JEFFERSON CITY, Mo. (KMIZ)
Missouri's minimum wage is increasing by 30 cents in 2024 from $12 to $12.30 per hour -- the first time it will be based on inflation instead of a voter-approved amount in five years.
The Missouri Department of Labor reports starting in 2024, the minimum wage rate will be based on an increase or decrease in the Consumer Price Index's cost of living. Missouri voters approved Proposition B in 2018, which allowed the state's minimum wage to increase 85 cents per hour each year from 2018-2023.
The wage increased from $7.85 per hour to the current $12 per hour under Proposition B.
Taylor Hurley is a barista and full-time student in Columbia who said on average, she makes slightly above minimum wage at her current job. Still, she said most of her income goes toward necessities.
"Every paycheck is pretty much spent on bills, groceries, gas," Hurley said.
She welcomes any sort of increase to the state's minimum wage.
"I think that minimum wage, when it was instituted, it was supposed to be a livable wage, and I don't think that's what it is now," Hurley said. "I think every increase that we can implement is a great idea."
The Missouri Economic Research and Information Center reports Missouri's cost of living index for the third quarter of 2023 was 88.3 when comparing it to the national average, which is pegged at 100. It is the state with the sixth lowest cost of living in the U.S.
The state's grocery and housing costs are below the national average but utilities are slightly higher than average.
The data show Columbia has a higher cost of living than the state at 90 on the index. Grocery costs are listed at 96, housing at 81 and utilities slightly lower than the rest of the state at 95.5.
Verna Laboy, program manager at Boone County Upward Mobility, said community members are struggling, and $12.30 per hour isn't enough.
"That's not even $2,000 a month gross," Laboy said. "If you're a single family head of household person, that's impossible without supports from outside in the community."

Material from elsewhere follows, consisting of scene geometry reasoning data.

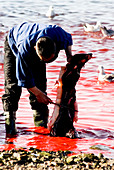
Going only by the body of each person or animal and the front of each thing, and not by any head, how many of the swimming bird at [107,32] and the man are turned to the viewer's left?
1

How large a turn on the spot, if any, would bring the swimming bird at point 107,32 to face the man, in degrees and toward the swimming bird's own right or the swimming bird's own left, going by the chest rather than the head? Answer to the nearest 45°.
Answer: approximately 90° to the swimming bird's own left

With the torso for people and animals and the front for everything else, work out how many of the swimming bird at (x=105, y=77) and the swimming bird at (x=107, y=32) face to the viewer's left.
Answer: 2

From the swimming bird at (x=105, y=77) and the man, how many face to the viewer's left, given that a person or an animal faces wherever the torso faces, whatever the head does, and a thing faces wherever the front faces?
1

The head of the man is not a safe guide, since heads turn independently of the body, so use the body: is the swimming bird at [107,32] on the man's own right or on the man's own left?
on the man's own left

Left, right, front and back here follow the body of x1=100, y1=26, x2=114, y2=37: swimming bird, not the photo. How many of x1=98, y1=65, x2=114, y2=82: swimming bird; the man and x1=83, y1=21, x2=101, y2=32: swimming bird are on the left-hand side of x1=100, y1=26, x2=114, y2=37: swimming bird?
2

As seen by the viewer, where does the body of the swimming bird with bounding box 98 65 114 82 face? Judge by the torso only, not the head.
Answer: to the viewer's left

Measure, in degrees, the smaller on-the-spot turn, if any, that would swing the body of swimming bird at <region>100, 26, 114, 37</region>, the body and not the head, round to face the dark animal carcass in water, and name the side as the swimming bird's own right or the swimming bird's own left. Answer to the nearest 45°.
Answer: approximately 90° to the swimming bird's own left

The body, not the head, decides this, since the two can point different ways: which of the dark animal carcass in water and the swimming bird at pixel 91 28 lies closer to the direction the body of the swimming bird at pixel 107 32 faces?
the swimming bird

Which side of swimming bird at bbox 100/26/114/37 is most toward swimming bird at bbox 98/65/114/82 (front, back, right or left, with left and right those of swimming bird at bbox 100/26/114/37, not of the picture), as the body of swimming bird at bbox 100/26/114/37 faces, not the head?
left

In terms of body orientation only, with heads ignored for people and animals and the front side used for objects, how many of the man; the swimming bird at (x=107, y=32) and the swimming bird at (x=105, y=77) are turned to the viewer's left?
2

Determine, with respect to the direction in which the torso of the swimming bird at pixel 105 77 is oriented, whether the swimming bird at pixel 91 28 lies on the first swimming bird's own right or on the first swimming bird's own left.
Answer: on the first swimming bird's own right
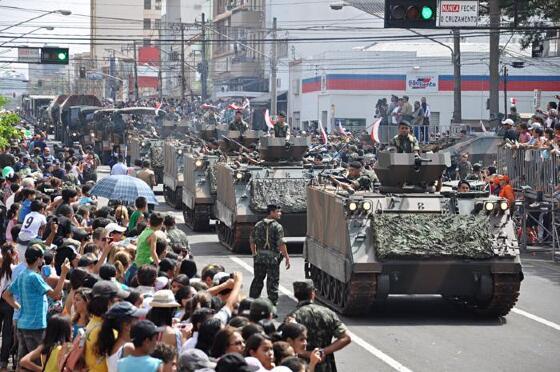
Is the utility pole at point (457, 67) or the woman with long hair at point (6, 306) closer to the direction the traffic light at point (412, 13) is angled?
the woman with long hair

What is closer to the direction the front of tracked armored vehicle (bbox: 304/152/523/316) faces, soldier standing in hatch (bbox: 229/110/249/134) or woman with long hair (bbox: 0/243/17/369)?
the woman with long hair

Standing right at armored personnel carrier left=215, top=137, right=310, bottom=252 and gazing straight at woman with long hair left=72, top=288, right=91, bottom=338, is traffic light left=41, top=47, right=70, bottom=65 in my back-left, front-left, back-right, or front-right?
back-right
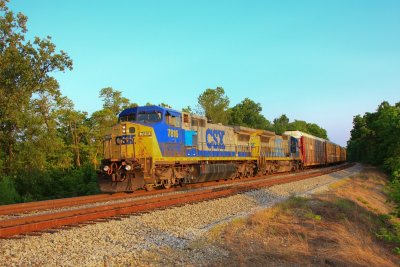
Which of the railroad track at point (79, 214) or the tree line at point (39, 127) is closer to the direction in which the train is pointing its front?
the railroad track

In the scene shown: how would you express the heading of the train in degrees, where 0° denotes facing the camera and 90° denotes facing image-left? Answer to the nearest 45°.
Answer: approximately 45°

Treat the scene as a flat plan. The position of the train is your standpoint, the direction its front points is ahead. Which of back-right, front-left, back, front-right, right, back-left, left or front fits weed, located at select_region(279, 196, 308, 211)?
left

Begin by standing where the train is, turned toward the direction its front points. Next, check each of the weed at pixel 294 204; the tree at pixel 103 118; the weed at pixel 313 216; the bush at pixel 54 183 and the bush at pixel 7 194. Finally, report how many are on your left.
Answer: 2

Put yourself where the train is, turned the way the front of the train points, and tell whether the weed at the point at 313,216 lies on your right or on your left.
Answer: on your left

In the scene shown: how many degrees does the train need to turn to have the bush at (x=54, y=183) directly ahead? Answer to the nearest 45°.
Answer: approximately 90° to its right

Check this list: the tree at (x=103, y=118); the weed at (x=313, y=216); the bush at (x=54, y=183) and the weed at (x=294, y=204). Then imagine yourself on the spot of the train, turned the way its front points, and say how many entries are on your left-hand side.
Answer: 2

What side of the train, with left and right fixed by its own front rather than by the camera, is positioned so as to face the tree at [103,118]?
right

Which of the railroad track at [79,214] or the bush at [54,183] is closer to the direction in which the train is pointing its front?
the railroad track

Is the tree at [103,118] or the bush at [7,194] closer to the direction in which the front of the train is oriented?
the bush
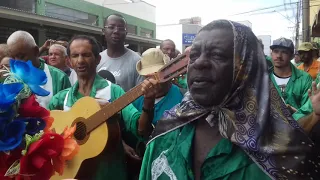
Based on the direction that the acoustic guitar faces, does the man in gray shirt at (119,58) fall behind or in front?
behind

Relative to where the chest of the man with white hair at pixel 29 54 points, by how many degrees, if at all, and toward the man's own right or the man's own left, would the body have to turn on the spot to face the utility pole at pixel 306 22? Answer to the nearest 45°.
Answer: approximately 180°

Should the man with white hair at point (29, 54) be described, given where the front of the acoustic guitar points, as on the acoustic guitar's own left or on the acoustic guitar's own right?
on the acoustic guitar's own right

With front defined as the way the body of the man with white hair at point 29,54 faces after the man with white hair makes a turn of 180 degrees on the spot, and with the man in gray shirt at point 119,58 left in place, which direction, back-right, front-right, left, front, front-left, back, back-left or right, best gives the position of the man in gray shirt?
front-right

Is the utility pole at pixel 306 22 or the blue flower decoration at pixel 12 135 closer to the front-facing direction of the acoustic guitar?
the blue flower decoration

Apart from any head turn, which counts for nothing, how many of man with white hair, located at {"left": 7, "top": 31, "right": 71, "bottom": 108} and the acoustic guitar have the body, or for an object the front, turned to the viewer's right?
0

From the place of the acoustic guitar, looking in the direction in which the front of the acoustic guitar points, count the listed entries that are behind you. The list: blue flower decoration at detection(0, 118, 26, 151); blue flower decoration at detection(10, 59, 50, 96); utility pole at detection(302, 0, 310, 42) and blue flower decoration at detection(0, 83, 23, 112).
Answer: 1

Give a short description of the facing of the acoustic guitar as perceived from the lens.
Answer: facing the viewer and to the left of the viewer
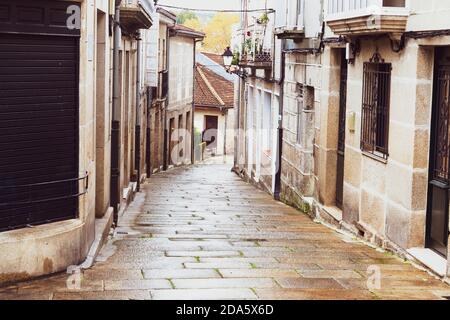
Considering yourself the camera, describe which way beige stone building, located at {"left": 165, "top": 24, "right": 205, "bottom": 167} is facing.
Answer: facing the viewer and to the right of the viewer

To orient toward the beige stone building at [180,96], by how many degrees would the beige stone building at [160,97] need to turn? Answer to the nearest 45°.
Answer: approximately 135° to its left

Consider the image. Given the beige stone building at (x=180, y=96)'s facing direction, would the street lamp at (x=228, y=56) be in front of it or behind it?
in front

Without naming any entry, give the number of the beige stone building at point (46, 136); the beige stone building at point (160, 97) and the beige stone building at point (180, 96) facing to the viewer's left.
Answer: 0

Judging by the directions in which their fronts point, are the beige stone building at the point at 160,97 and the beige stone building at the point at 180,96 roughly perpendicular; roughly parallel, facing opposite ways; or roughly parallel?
roughly parallel

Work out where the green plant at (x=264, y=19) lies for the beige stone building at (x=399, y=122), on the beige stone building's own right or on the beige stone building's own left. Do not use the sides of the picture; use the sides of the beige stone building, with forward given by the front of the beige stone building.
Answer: on the beige stone building's own right

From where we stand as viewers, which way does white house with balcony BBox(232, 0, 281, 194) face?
facing the viewer and to the left of the viewer

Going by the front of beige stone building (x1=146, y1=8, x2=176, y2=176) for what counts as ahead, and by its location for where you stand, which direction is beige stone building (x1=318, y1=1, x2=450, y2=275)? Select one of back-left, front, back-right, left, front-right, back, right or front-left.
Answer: front-right

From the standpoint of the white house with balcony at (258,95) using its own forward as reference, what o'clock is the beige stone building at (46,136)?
the beige stone building at (46,136) is roughly at 11 o'clock from the white house with balcony at (258,95).

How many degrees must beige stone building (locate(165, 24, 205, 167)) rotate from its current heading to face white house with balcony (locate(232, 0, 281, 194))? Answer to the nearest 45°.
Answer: approximately 45° to its right

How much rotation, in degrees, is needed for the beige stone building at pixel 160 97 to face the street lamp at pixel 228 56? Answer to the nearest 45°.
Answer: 0° — it already faces it

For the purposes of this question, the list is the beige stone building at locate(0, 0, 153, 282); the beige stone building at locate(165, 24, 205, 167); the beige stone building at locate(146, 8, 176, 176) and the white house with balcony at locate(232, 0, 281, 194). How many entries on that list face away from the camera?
0

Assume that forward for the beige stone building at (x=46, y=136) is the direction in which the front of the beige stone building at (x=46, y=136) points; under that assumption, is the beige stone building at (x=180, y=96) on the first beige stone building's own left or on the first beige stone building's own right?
on the first beige stone building's own left

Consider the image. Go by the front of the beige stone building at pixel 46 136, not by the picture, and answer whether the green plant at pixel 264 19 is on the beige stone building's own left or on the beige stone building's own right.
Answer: on the beige stone building's own left

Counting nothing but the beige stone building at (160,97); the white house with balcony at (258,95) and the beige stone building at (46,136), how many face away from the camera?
0
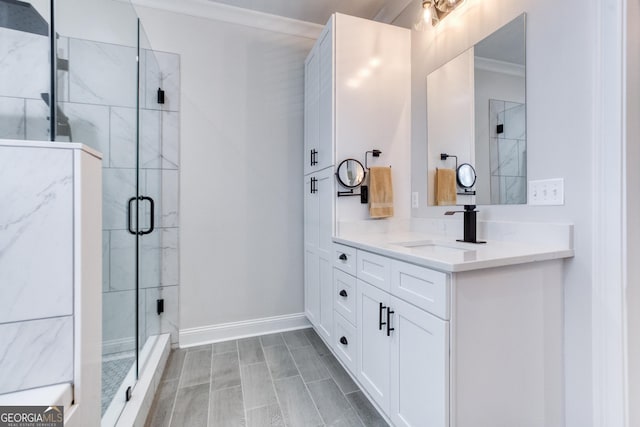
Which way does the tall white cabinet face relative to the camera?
to the viewer's left

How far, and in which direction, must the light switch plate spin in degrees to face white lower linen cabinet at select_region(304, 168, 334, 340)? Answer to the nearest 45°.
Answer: approximately 45° to its right

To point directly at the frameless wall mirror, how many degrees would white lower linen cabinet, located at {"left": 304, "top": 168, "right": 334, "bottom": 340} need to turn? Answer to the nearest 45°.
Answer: approximately 135° to its left

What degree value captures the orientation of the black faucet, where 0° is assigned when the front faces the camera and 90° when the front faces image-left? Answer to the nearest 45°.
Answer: approximately 45°

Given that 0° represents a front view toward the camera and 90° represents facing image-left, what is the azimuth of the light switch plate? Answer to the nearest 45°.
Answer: approximately 45°
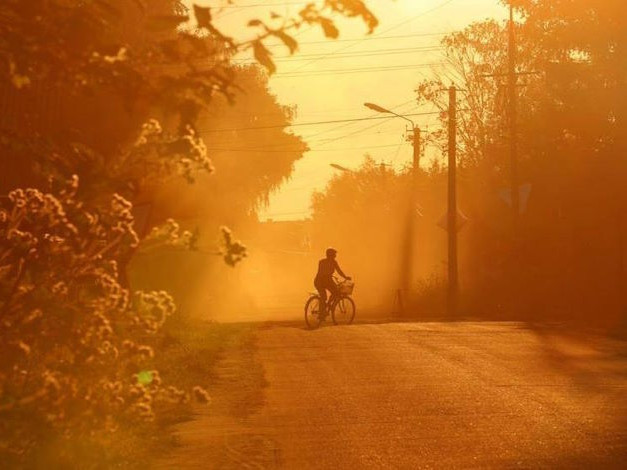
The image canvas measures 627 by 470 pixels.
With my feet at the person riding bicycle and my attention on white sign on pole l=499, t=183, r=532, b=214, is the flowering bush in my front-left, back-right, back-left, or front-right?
back-right

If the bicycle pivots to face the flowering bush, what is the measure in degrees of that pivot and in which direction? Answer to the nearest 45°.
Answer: approximately 135° to its right

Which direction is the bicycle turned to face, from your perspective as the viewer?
facing away from the viewer and to the right of the viewer

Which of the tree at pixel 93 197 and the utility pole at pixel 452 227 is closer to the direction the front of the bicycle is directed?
the utility pole

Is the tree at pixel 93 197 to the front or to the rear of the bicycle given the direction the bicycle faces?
to the rear
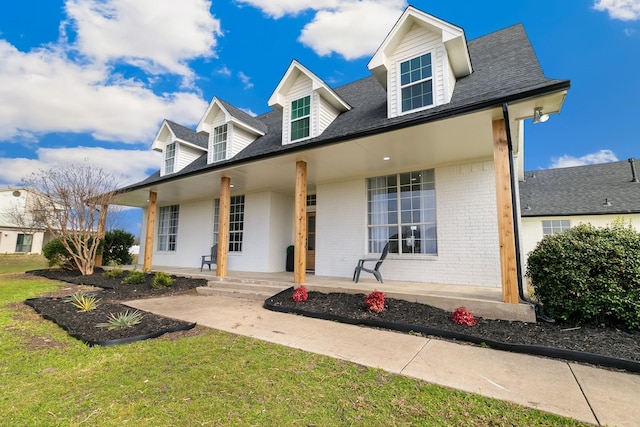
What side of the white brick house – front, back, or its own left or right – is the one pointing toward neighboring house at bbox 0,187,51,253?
right

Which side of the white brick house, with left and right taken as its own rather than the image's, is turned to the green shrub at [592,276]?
left

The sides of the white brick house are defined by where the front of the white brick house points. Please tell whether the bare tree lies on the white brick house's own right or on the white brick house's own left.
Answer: on the white brick house's own right

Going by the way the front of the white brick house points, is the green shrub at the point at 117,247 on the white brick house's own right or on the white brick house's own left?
on the white brick house's own right

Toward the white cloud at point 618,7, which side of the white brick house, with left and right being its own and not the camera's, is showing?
back

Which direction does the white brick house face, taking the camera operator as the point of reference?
facing the viewer and to the left of the viewer
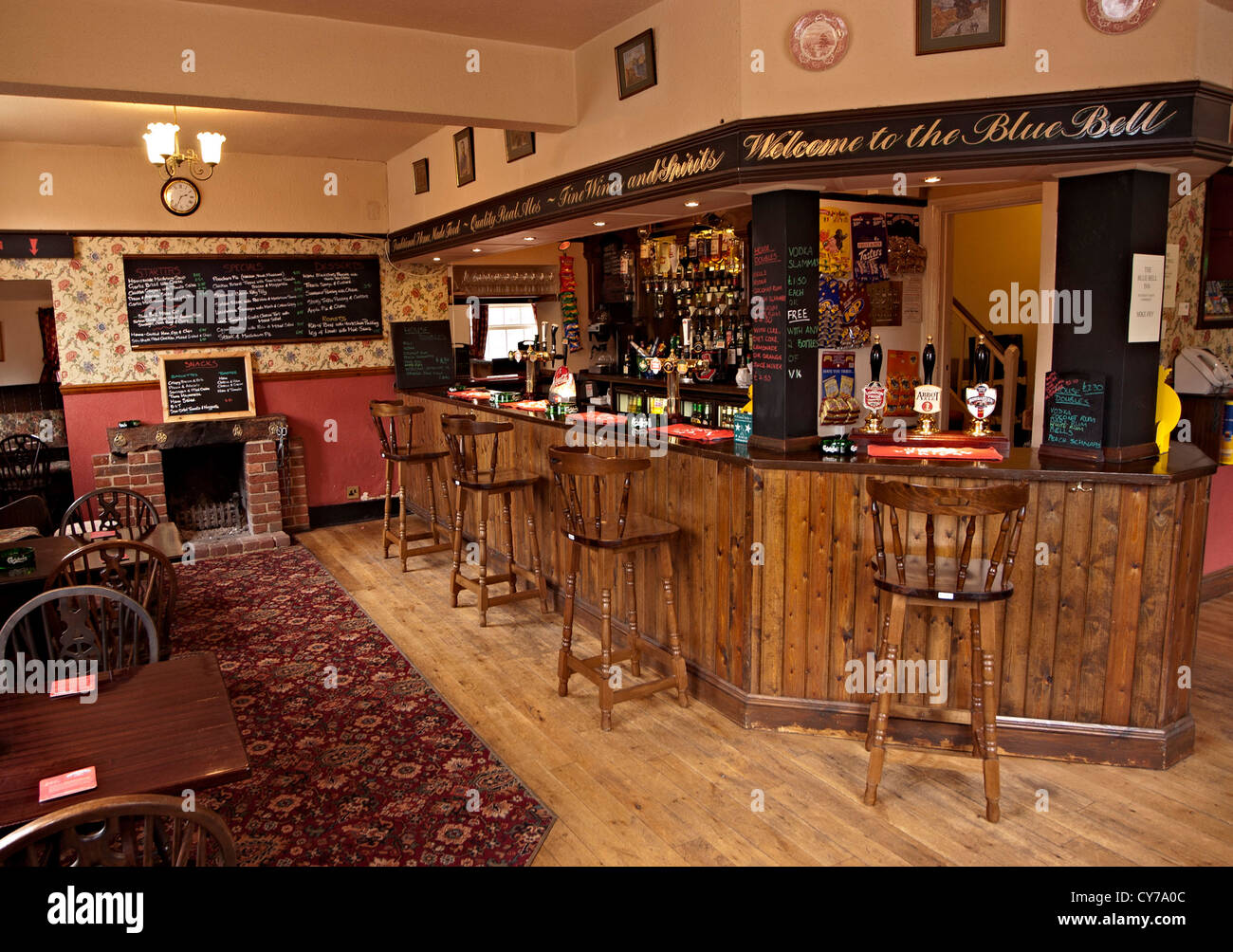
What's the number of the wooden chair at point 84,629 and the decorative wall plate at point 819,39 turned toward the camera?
2

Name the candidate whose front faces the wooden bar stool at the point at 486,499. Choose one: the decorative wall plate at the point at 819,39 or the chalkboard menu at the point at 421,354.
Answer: the chalkboard menu

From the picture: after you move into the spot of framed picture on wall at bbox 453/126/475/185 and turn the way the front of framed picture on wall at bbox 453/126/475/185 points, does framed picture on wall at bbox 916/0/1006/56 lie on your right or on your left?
on your left

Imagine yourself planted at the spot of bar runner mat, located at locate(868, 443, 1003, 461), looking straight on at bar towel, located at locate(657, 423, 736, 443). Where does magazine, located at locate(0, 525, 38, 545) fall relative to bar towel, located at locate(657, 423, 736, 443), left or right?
left

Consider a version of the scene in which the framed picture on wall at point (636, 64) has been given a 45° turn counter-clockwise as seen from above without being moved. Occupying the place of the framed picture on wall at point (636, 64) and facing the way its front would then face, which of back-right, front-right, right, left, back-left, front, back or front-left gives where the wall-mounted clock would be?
back-right

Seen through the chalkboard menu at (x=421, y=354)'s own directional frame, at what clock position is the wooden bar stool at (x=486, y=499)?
The wooden bar stool is roughly at 12 o'clock from the chalkboard menu.

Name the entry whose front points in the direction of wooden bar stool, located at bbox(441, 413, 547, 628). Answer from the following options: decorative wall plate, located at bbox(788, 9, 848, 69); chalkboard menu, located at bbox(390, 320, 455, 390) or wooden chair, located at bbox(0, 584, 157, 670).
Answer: the chalkboard menu
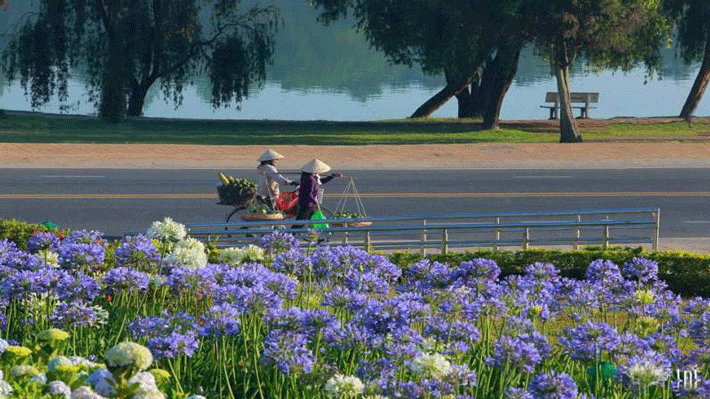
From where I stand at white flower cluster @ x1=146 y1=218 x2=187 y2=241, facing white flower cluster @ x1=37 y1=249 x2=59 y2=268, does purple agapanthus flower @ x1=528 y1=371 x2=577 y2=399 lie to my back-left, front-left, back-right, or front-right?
back-left

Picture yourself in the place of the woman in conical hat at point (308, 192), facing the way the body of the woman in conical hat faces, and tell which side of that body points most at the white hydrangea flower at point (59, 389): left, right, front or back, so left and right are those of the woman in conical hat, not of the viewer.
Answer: right

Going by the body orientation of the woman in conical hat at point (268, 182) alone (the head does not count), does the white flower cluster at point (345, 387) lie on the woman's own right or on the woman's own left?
on the woman's own right

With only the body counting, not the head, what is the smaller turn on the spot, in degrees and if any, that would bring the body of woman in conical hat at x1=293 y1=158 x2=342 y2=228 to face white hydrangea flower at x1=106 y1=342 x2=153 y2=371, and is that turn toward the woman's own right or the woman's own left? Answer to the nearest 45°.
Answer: approximately 90° to the woman's own right

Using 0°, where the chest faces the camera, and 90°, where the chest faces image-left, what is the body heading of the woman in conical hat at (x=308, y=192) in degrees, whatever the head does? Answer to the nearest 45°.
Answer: approximately 270°

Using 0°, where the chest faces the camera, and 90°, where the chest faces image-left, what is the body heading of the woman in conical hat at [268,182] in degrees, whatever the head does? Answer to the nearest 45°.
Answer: approximately 270°

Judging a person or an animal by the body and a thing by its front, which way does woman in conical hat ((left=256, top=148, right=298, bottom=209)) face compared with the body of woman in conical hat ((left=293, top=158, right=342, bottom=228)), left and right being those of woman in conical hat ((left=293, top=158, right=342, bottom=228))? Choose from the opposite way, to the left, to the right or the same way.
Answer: the same way

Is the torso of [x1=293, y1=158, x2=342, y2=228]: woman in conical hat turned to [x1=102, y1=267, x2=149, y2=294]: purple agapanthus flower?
no
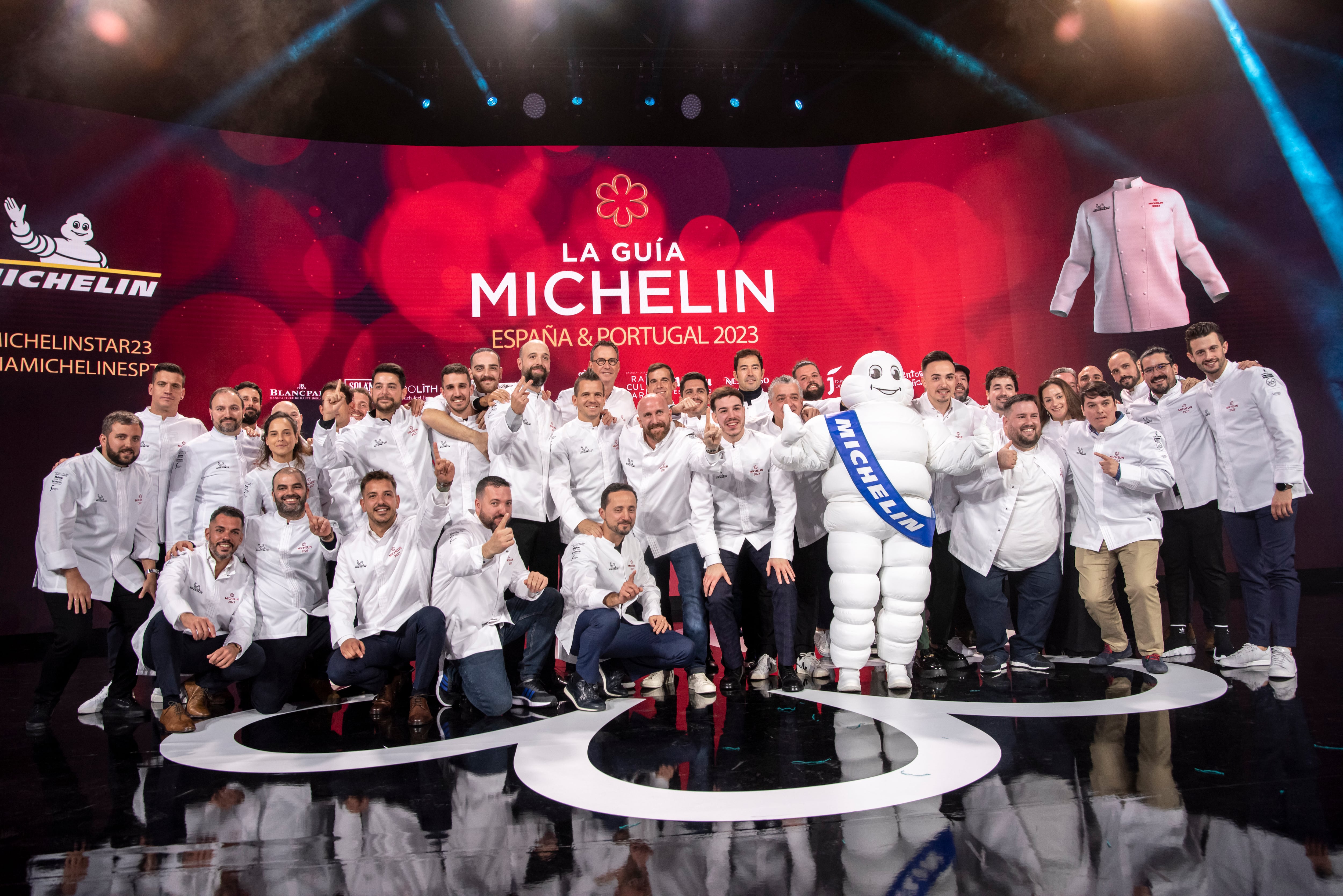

University of Missouri professor and Kenneth Lay Chair in Economics Joe Haslag said this small, 30 cent increase--compared to previous years' 85 cent increases--is a big deal.
"It's a big deal because it looks like the inflationary pressures are showing up in how the Missouri Industrial and Labor Relations Board is treating the minimum wage increase," Haslag said.
He said an extra 30 cents an hour is likely compensating workers for how much goods and services will increase next year.
"Whatever purchasing power they enjoyed this year with the minimum wage, when their minimum wage goes up, that 30 cents it will compensate them enough to continue the same standard of living, same purchasing power" Haslag said.
He said this is also a sign inflation rates are cooling, and rates will continue to ease over the next several months.
With the increase in minimum wage, tipped employees will still be required to be paid at least 50% of the minimum wage, which now puts them making $6.15 per hour. Overtime compensation must be paid at 1.5 times a regular rate for a 40-hour work week.
The Department of Labor said the 30-cent increase begins Jan. 1 and applies to all private and non-exempt businesses. It does not apply to public employers.
Haslag also said an increase in minimum wage will likely result in some people losing their jobs, as some employers won't want to pay under-achieving workers a higher wage.
Laboy said anyone needing financial assistance can get support from organizations such as the Columbia Housing Authority, Love Columbia, Voluntary Action Center and Central Missouri Community Action.